(Data items)
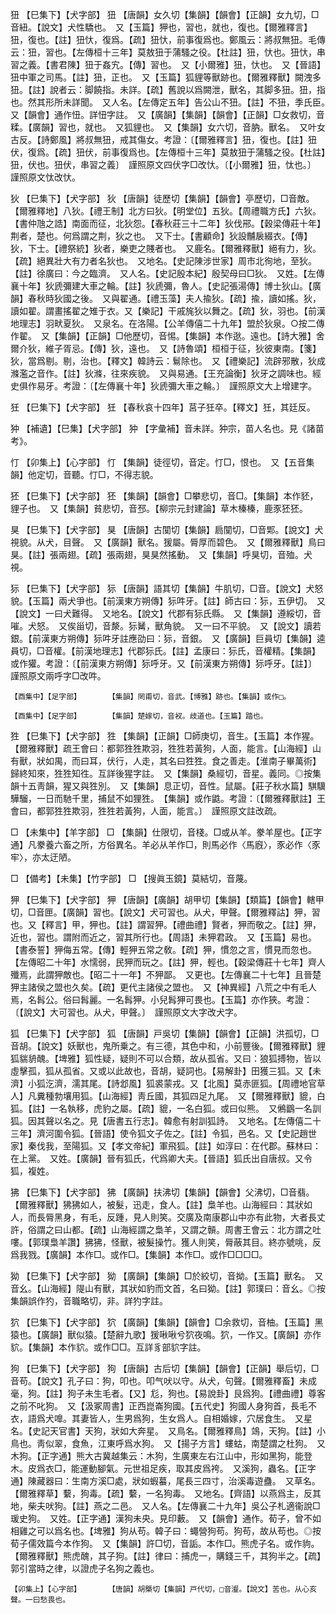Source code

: <!-- { "loadSidebar": true } -->
狃	【巳集下】【犬字部】	狃	【唐韻】女久切【集韻】【韻會】【正韻】女九切，□音紐。【說文】犬性驕也。　又【玉篇】狎也，習也，就也，復也。【爾雅釋言】狃，復也。【註】狃忕，復爲。【疏】狃忕，前事復爲也。鄭風云：將叔無狃。毛傳云：狃，習也。【左傳桓十三年】莫敖狃于蒲騷之役。【杜註】狃，忕也。狃忕，串習之義。【書君陳】狃于姦宄。【傳】習也。　又【小爾雅】狃，忕也。　又【晉語】狃中軍之司馬。【註】狃，正也。　又【玉篇】狐貍等獸跡也。【爾雅釋獸】闕洩多狃。【註】說者云：脚饒指。未詳。【疏】舊說以爲闕泄，獸名，其脚多狃。狃，指也。然其形所未詳聞。　又人名。【左傳定五年】告公山不狃。【註】不狃，季氏臣。　又【韻會】通作忸。詳忸字註。　又【廣韻】【集韻】【韻會】【正韻】□女救切，音糅。【廣韻】習也，就也。　又狐貍也。　又【集韻】女六切，音肭。獸名。　又叶女古反。【詩鄭風】將叔無狃，戒其傷女。考證：〔【爾雅釋言】狃，復也。【註】狃伏，復爲。【疏】狃伏，前事復爲也。【左傳桓十三年】莫敖狃于蒲騷之役。【杜註】狃，伏也。狃伏，串習之義〕　謹照原文四伏字□改忕。〔【小爾雅】狃，忲也。〕　謹照原文忲改忕。 

狄	【巳集下】【犬字部】	狄	【唐韻】徒歷切【集韻】【韻會】亭歷切，□音敵。【爾雅釋地】八狄。【禮王制】北方曰狄。【明堂位】五狄。【周禮職方氏】六狄。【書仲虺之誥】南面而征，北狄怨。【春秋莊三十二年】狄伐郉。【穀梁傳莊十年】荆者，楚也。何爲謂之荆，狄之也。　又下士。【書顧命】狄設黼扆綴衣。【傳】狄，下士。【禮祭統】狄者，樂吏之賤者也。　又鹿名。【爾雅釋獸】絕有力，狄。【疏】絕異壯大有力者名狄也。　又地名。【史記陳涉世家】周市北徇地，至狄。【註】徐廣曰：今之臨濟。　又人名。【史記殷本紀】殷契母曰□狄。　又姓。【左傳襄十年】狄虒彌建大車之輪。【註】狄虒彌，魯人。【史記張湯傳】博士狄山。【廣韻】春秋時狄國之後。　又與翟通。【禮玉藻】夫人揄狄。【疏】揄，讀如搖。狄，讀如翟。謂畫搖翟之雉于衣。又【樂記】干戚旄狄以舞之。【疏】狄，羽也。【前漢地理志】羽畎夏狄。　又泉名。在洛陽。【公羊傳僖二十九年】盟於狄泉。○按二傳作翟。　又【集韻】【正韻】□他歷切，音惕。【集韻】本作逖。遠也。【詩大雅】舍爾介狄，維子胥忌。【傳】狄，遠也。　又【詩魯頌】桓桓于征，狄彼東南。【箋】狄，當爲剔。剔，治也。【釋文】韓詩云：鬄除也。　又【禮樂記】流辟邪散，狄成滌濫之音作。【註】狄滌，往來疾貌。　又與易通。【王充論衡】狄牙之調味也。經史俱作易牙。考證：〔【左傳襄十年】狄虒彌大車之輪。〕　謹照原文大上增建字。 

狅	【巳集下】【犬字部】	狅	【春秋哀十四年】莒子狅卒。【釋文】狅，其廷反。

狆	【補遺】【巳集】【犬字部】	狆	【字彙補】音未詳。狆宗，苗人名也。見《諸苗考》。

忊	【卯集上】【心字部】	忊	【集韻】徒徑切，音定。忊□，恨也。　又【五音集韻】他定切，音聽。忊□，不得志貌。

狉	【巳集下】【犬字部】	狉	【集韻】【韻會】□攀悲切，音□。【集韻】本作豾，貍子也。　又【集韻】貧悲切，音邳。【柳宗元封建論】草木榛榛，鹿豕狉狉。

狊	【巳集下】【犬字部】	狊	【唐韻】古闃切【集韻】扃闃切，□音郹。【說文】犬視貌。从犬，目聲。　又【廣韻】獸名。猨屬。脣厚而碧色。　又【爾雅釋獸】鳥曰狊。【註】張兩翅。【疏】張兩翅，狊狊然搖動。　又【集韻】呼狊切，音殈。犬視。

狋	【巳集下】【犬字部】	狋	【唐韻】語其切【集韻】牛肌切，□音。【說文】犬怒貌。【玉篇】兩犬爭也。【前漢東方朔傳】狋吽牙。【註】師古曰：狋，五伊切。　又【說文】一曰犬難得。　又地名。【說文】代郡有狋氏縣。　又【集韻】遵綏切，音嗺。犬怒。　又俟甾切，音漦。狋觺，獸角貌。　又一曰不平貌。　又【說文】讀若銀。【前漢東方朔傳】狋吽牙註應劭曰：狋，音銀。　又【廣韻】巨員切【集韻】逵員切，□音權。【前漢地理志】代郡狋氏。【註】孟康曰：狋氏，音權精。【集韻】或作獾。考證：〔【前漢東方朔傳】狋呼牙。又【前漢東方朔傳】狋呼牙。【註】〕　謹照原文兩呼字□改吽。 

	【酉集中】【足字部】		【集韻】罔甫切，音武。【博雅】跡也。【集韻】或作□。

	【酉集中】【足字部】		【集韻】楚嫁切，音衩。歧道也。【玉篇】踏也。

狌	【巳集下】【犬字部】	狌	【集韻】【正韻】□師庚切，音生。【玉篇】本作猩。【爾雅釋獸】疏王會曰：都郭狌狌欺羽，狌狌若黃狗，人面，能言。【山海經】山有獸，狀如禺，而曰耳，伏行，人走，其名曰狌狌。食之善走。【淮南子畢萬術】歸終知來，狌狌知徃。互詳後猩字註。　又【集韻】桑經切，音星。義同。◎按集韻十五靑韻，猩又與狌別。　又【集韻】息正切，音性。鼠屬。【莊子秋水篇】騏驥驊騮，一日而馳千里，捕鼠不如狸狌。　【集韻】或作鼪。考證：〔【爾雅釋獸註】王會曰，都郭狌狌欺羽，狌狌若黃狗，人面，能言。〕　謹照原文註改疏。 

□	【未集中】【羊字部】	□	【集韻】仕限切，音棧。□或从羊。豢羊屋也。【正字通】凡豢養六畜之所，方俗異名。羊必从羊作□，則馬必作〈馬廐〉，豕必作〈豕牢〉，亦太迂陋。

□	【備考】【未集】【竹字部】	□	【搜眞玉鏡】莫結切，音蔑。

狎	【巳集下】【犬字部】	狎	【唐韻】【廣韻】胡甲切【集韻】【類篇】【韻會】轄甲切，□音匣。【廣韻】習也。【說文】犬可習也。从犬，甲聲。【爾雅釋詁】狎，習也。又【釋言】甲，狎也。【註】謂習狎。【禮曲禮】賢者，狎而敬之。【註】狎，近也，習也。謂附而近之，習其所行也。【周語】未狎君政。　又【玉篇】易也。【書泰誓】狎侮五常。【傳】輕狎五常之敎。【疏】狎，慣忽之言，慣見而忽也。【左傳昭二十年】水懦弱，民狎而玩之。【註】狎，輕也。【穀梁傳莊十七年】齊人殲焉，此謂狎敵也。【昭二十一年】不狎鄙。　又更也。【左傳襄二十七年】且晉楚狎主諸侯之盟也久矣。【疏】更代主諸侯之盟也。　又【神異經】八荒之中有毛人焉，名髥公。俗曰髥麗。一名髥狎。小兒髥狎可畏也。【玉篇】亦作狹。考證：〔【說文】大可習也。从犬，甲聲。〕　謹照原文大字改犬字。 

狐	【巳集下】【犬字部】	狐	【唐韻】戸吳切【集韻】【韻會】【正韻】洪孤切，□音胡。【說文】妖獸也，鬼所乗之。有三德，其色中和，小前豐後。【爾雅釋獸】貍狐貒貈醜。【埤雅】狐性疑，疑則不可以合類，故从孤省。又曰：狼狐搏物，皆以虛擊孤，狐从孤省。又或以此故也，音胡，疑詞也。【易解卦】田獲三狐。又【未濟】小狐汔濟，濡其尾。【詩邶風】狐裘蒙戎。又【北風】莫赤匪狐。【周禮地官草人】凡糞種勃壤用狐。【山海經】靑丘國，其狐四足九尾。　又【爾雅釋獸】貔，白狐。【註】一名執移，虎豹之屬。【疏】貔，一名白狐。或曰似熊。　又鵂鶹一名訓狐。因其聲以名之。見【唐書五行志】。韓愈有射訓狐詩。　又地名。【左傳僖二十三年】濟河圍令狐。【晉語】使令狐文子佐之。【註】令狐，邑名。又【史記趙世家】秦伐我，至陽狐。又【孝文帝紀】軍飛狐。【註】如淳曰：在代郡。蘇林曰：在上黨。　又姓。【廣韻】晉有狐氏，代爲卿大夫。【晉語】狐氏出自唐叔。又令狐，複姓。

狒	【巳集下】【犬字部】	狒	【廣韻】扶沸切【集韻】【韻會】父沸切，□音翡。【爾雅釋獸】狒狒如人，被髮，迅走，食人。【註】梟羊也。山海經曰：其狀如人，而長脣黑身，有毛，反踵，見人則笑。交廣及南康郡山中亦有此物，大者長丈許，俗謂之曰山都。【疏】山海經謂之梟羊，又謂之贑。周書王會云：北方謂之吐嘍。【郭璞梟羊讚】狒狒，怪獸，被髮操竹。獲人則笑，脣蔽其目。終亦號咷，反爲我戮。【廣韻】本作□。或作□。【集韻】本作□。或作□□□□。

狕	【巳集下】【犬字部】	狕	【廣韻】【集韻】□於絞切，音拗。【玉篇】獸名。　又音幺。【山海經】隄山有獸，其狀如豹而文首，名曰狕。【註】郭璞曰：音幺。◎按集韻誤作犳，音職略切，非。詳犳字註。

狖	【巳集下】【犬字部】	狖	【廣韻】【集韻】【韻會】□余救切，音柚。【玉篇】黑猿也。【廣韻】獸似猿。【楚辭九歌】猨啾啾兮狖夜鳴。狖，一作又。【廣韻】亦作貁。【集韻】本作貁。或作□□。互詳豸部貁字註。

狗	【巳集下】【犬字部】	狗	【唐韻】古后切【集韻】【韻會】【正韻】舉后切，□音苟。【說文】孔子曰：狗，叩也。叩气吠以守。从犬，句聲。【爾雅釋畜】未成毫，狗。【註】狗子未生毛者。【又】尨，狗也。【易說卦】艮爲狗。【禮曲禮】尊客之前不叱狗。　又【汲冢周書】正西崑崙狗國。【五代史】狗國人身狗首，長毛不衣，語爲犬嘷。其妻皆人，生男爲狗，生女爲人。自相婚嫁，穴居食生。　又星名。【史記天官書】天狗，狀如大奔星。　又鳥名。【爾雅釋鳥】鴗，天狗。【註】小鳥也。靑似翠，食魚，江東呼爲水狗。　又【揚子方言】螻蛄，南楚謂之杜狗。　又木狗。【正字通】熊大古冀越集云：木狗，生廣東左右江山中，形如黑狗，能登木。皮爲衣□，能運動腳氣。元世祖足疾，取其皮爲袴。　又溪狗，蟲名。【正字通】陳藏器曰：生南方溪□處，狀如蝦蟇，尾長三四寸，治溪毒遊蠱。　又草名。【爾雅釋草】蘻，狗毒。【疏】蘻，一名狗毒。　又地名。【齊語】以燕爲主，反其地，柴夫吠狗。【註】燕之二邑。　又人名。【左傳襄二十九年】吳公子札適衞說□瑗史狗。　又姓。【正字通】漢狗未央。見印藪。　又【韻會】通作。荀子，曾不如相雞之可以爲名也。【埤雅】狗从苟。韓子曰：蠅營狗苟。狗苟，故从苟也。◎按荀子儒效篇今本作狗。　又【集韻】許□切，音詬。本作□。熊虎子名。或作豿。【爾雅釋獸】熊虎醜，其子狗。【註】律曰：捕虎一，購錢三千，其狗半之。【疏】郭引當時之律，以證虎子名狗之義也。

	【卯集上】【心字部】		【唐韻】胡槩切【集韻】戸代切，□音瀣。【說文】苦也。从心亥聲。一曰愁畏也。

> [Task to carry out]:
Locate every line in the items above that contains the string "从心亥聲" and copy each such line out in full.

> [Problem solution]:
	【卯集上】【心字部】		【唐韻】胡槩切【集韻】戸代切，□音瀣。【說文】苦也。从心亥聲。一曰愁畏也。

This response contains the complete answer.